[Dataset entries]
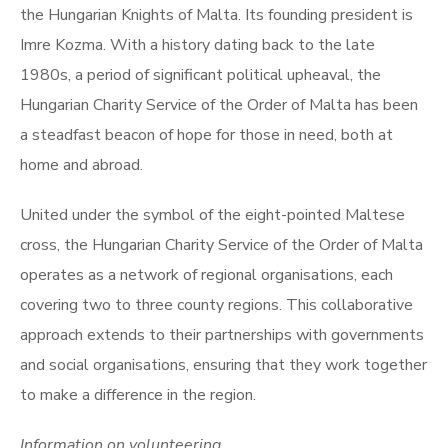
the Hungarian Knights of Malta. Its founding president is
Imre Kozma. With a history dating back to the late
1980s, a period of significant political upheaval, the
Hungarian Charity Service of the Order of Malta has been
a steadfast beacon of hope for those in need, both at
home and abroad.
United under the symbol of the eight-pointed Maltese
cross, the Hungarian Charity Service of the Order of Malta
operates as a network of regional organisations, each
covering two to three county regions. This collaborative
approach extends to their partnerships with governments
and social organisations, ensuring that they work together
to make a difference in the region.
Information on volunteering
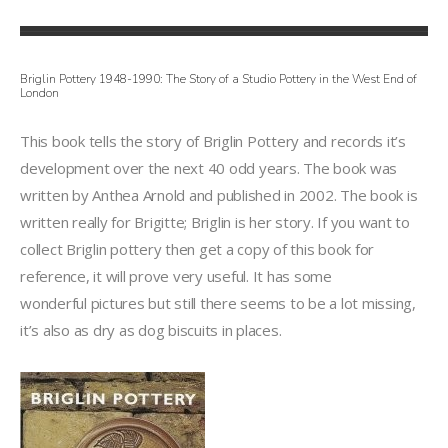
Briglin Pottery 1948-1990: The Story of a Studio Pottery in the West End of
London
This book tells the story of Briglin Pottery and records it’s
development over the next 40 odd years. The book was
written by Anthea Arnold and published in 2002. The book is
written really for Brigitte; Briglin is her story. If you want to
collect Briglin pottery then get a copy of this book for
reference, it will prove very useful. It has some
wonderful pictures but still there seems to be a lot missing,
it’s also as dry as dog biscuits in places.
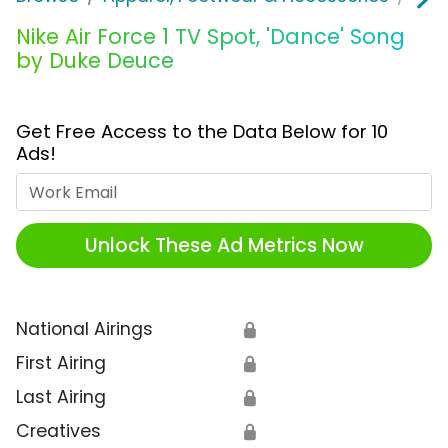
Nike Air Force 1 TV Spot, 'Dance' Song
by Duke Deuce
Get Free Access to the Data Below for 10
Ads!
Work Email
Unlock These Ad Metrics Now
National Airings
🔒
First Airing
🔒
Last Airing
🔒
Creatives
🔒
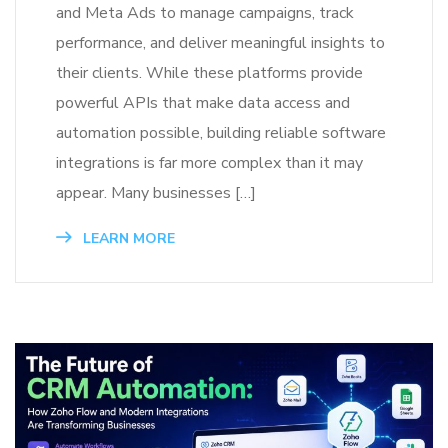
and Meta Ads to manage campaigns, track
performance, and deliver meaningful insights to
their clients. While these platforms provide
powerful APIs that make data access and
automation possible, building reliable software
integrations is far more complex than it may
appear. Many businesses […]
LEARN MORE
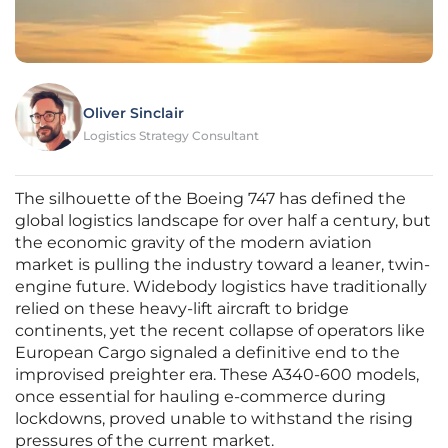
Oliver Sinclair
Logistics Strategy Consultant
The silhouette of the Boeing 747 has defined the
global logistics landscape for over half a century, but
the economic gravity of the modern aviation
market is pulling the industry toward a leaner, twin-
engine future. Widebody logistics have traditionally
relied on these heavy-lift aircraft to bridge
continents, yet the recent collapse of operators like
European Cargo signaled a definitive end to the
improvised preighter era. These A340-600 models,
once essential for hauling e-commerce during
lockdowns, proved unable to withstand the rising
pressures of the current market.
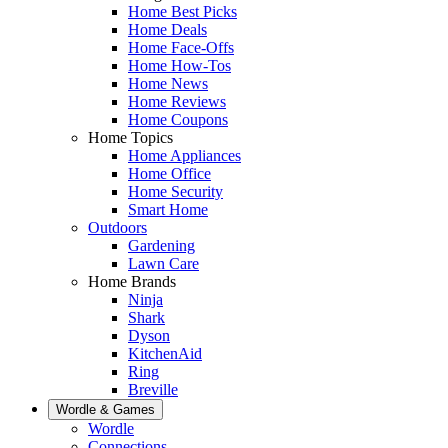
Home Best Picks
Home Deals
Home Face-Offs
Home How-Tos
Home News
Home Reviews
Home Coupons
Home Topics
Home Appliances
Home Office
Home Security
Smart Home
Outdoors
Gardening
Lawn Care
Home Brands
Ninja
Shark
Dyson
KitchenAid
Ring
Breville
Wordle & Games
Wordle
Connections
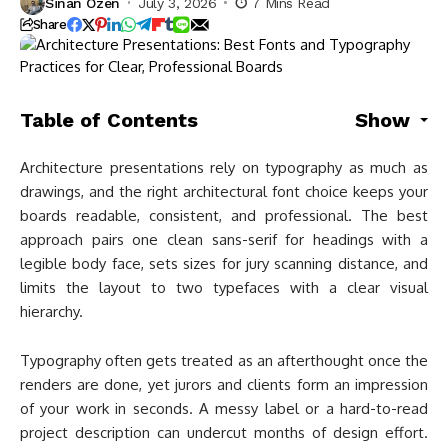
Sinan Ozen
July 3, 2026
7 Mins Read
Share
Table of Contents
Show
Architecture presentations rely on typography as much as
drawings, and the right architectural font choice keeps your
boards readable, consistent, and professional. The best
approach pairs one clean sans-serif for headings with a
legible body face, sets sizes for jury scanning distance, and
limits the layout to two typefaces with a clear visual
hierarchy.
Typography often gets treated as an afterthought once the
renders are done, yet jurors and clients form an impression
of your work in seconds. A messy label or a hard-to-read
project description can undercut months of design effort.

◆ **WORK REQUEST**:
Without the pictures, restate all of the entries above verbatim.

◆ **ANSWER**:
the Hungarian Knights of Malta. Its founding president is
Imre Kozma. With a history dating back to the late
1980s, a period of significant political upheaval, the
Hungarian Charity Service of the Order of Malta has been
a steadfast beacon of hope for those in need, both at
home and abroad.
United under the symbol of the eight-pointed Maltese
cross, the Hungarian Charity Service of the Order of Malta
operates as a network of regional organisations, each
covering two to three county regions. This collaborative
approach extends to their partnerships with governments
and social organisations, ensuring that they work together
to make a difference in the region.
Information on volunteering
Briglin Pottery 1948-1990: The Story of a Studio Pottery in the West End of
London
This book tells the story of Briglin Pottery and records it’s
development over the next 40 odd years. The book was
written by Anthea Arnold and published in 2002. The book is
written really for Brigitte; Briglin is her story. If you want to
collect Briglin pottery then get a copy of this book for
reference, it will prove very useful. It has some
wonderful pictures but still there seems to be a lot missing,
it’s also as dry as dog biscuits in places.
Nike Air Force 1 TV Spot, 'Dance' Song
by Duke Deuce
Get Free Access to the Data Below for 10
Ads!
Work Email
Unlock These Ad Metrics Now
National Airings
🔒
First Airing
🔒
Last Airing
🔒
Creatives
🔒
and Meta Ads to manage campaigns, track
performance, and deliver meaningful insights to
their clients. While these platforms provide
powerful APIs that make data access and
automation possible, building reliable software
integrations is far more complex than it may
appear. Many businesses […]
LEARN MORE
Oliver Sinclair
Logistics Strategy Consultant
The silhouette of the Boeing 747 has defined the
global logistics landscape for over half a century, but
the economic gravity of the modern aviation
market is pulling the industry toward a leaner, twin-
engine future. Widebody logistics have traditionally
relied on these heavy-lift aircraft to bridge
continents, yet the recent collapse of operators like
European Cargo signaled a definitive end to the
improvised preighter era. These A340-600 models,
once essential for hauling e-commerce during
lockdowns, proved unable to withstand the rising
pressures of the current market.
Home Best Picks
Home Deals
Home Face-Offs
Home How-Tos
Home News
Home Reviews
Home Coupons
Home Topics
Home Appliances
Home Office
Home Security
Smart Home
Outdoors
Gardening
Lawn Care
Home Brands
Ninja
Shark
Dyson
KitchenAid
Ring
Breville
Wordle & Games
Wordle
Connections
Sinan Ozen
July 3, 2026
7 Mins Read
Share
Table of Contents
Show
Architecture presentations rely on typography as much as
drawings, and the right architectural font choice keeps your
boards readable, consistent, and professional. The best
approach pairs one clean sans-serif for headings with a
legible body face, sets sizes for jury scanning distance, and
limits the layout to two typefaces with a clear visual
hierarchy.
Typography often gets treated as an afterthought once the
renders are done, yet jurors and clients form an impression
of your work in seconds. A messy label or a hard-to-read
project description can undercut months of design effort.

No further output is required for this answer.